Parfois, ce n’est pas l’explosion qu’on craint, c’est le silence entre deux sifflements de centrifugeuses. Le calme épais d’un programme nucléaire qui dit tout… sauf ce qu’il cache. Avril 2025, et l’Iran ne fait toujours pas dans la transparence : entre uranium enrichi à 60 %, stocks appauvris qui grossissent en douce, et dialogues de sourds avec l’AIEA, le suspense continue. Façon théâtre d’ombres nucléaires.
Dans un rapport rendu public ce mardi, l’Agence internationale de l’énergie atomique (AIEA) décrit une situation pour le moins inquiétante : Téhéran disposerait de plus de 5 500 kg d’uranium enrichi, dont 142 kg à 60 %, un seuil hautement suspect. Pour mémoire, 90 % fait une bombe ; 60 %, c’est une très bonne avance.
Et pendant que tous les regards sont braqués sur ces pourcentages frémissants, un chiffre discret fait son petit bonhomme de chemin : celui de l’uranium appauvri, ce résidu qu’on regarde d’ordinaire avec dédain, et qui, au fil des mois, s’accumule en Iran comme les preuves dans une série policière mal ficelée.
L’uranium appauvri, ce mal-aimé devenu suspect
On l’utilise pour lester des avions, pour renforcer des blindés ou fabriquer des obus perforants – mais certainement pas pour faire sauter la planète. Sauf que, dans les bonnes mains (ou les mauvaises, c’est selon), il peut être réenrichi. Et s’il y a bien un pays qui maîtrise l’art des centrifugeuses à haut rendement, c’est l’Iran..
Tout cela serait moins alarmant si l’Iran respectait encore le Plan d’action global commun (JCPOA) signé en 2015. Mais depuis que les États-Unis se sont retirés de l’accord sous Trump en 2018, les limites fixées (3,67 % d’enrichissement, 300 kg maximum) sont devenues obsolètes. Téhéran a rouvert les vannes, relancé les sites de Natanz et Fordow, et restreint l’accès aux inspecteurs internationaux.
L’AIEA, elle, navigue entre coopérations partielles et zones interdites, parfois avertie à la dernière minute, parfois pas du tout. Autant dire qu’elle joue au cache-cache nucléaire… dans une centrale.

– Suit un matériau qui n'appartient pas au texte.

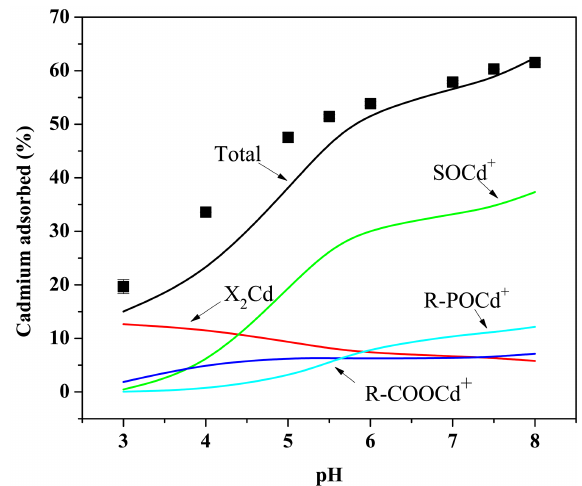
Figure 3. Speciation diagrams for Cd (II) adsorption onto montmorillonite– B. subtilis composite at 28 ◦ C in the presence of 0.01MNaNO 3 , calculated from the surface complexation mod- els (filled squares represent the experimental adsorption data). Cd(II):10ppm, composite: 0.875gL − 1 Mont + 0.125gL − 1 B. subtilis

De l’uranium au feu nucléaire : la trajectoire n’est pas une fiction
Techniquement, produire une bombe n’est pas un tour de magie. Il faut de l’uranium très enrichi (U-235 > 90 %), des moyens techniques, et une volonté politique. Trois cases que l’Iran coche, au moins en partie.

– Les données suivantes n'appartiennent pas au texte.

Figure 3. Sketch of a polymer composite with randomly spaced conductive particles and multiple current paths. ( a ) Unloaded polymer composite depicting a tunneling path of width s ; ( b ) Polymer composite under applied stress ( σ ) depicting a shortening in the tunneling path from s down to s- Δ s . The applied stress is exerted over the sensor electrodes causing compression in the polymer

La vraie inquiétude, c’est la vitesse de montée en grade. Enrichir de 3 à 20 % prend du temps. Mais de 60 à 90 ? C’est une autre affaire. L’équation, ici, n’est pas mathématique : elle est diplomatique.
La partie d’échecs à huis clos
Israël hausse le ton, parle de “ligne rouge franchie”. Washington, lassé de jouer les gendarmes du Moyen-Orient, souffle le chaud (des sanctions) et le tiède (des négociations). L’Europe, elle, multiplie les appels à la désescalade dans un concert d’indignation poli.
Mais pendant ce temps, Téhéran continue de faire tourner ses centrifugeuses, comme un joueur de poker qui vous sourit tout en abattant une quinte flush enrichie.
Et pendant ce temps, à Ispahan
On trouve aussi des restes d’uranium enrichi à 83,7 %, découverts en 2023. Téhéran parle d’ »incident technique”. Depuis, l’Iran temporise, communique par énigmes, et alimente un climat qui oscille entre défiance et paranoïa. Le dernier prétexte en date pour les stocks d’uranium appauvri ? “Recherche scientifique”. Ou peut-être “usage médical”. On attend la version “expérimentation artistique”.
Moralité ? Le programme nucléaire iranien, ce n’est plus une bombe à retardement, c’est un Rubik’s Cube radioactif : chaque face semble en ordre, mais l’ensemble ne colle jamais. Et dans les coins d’ombre, l’uranium appauvri s’empile comme une promesse toxique, prête à être réactivée.
Loin de l’explosion, mais tout près du frisson.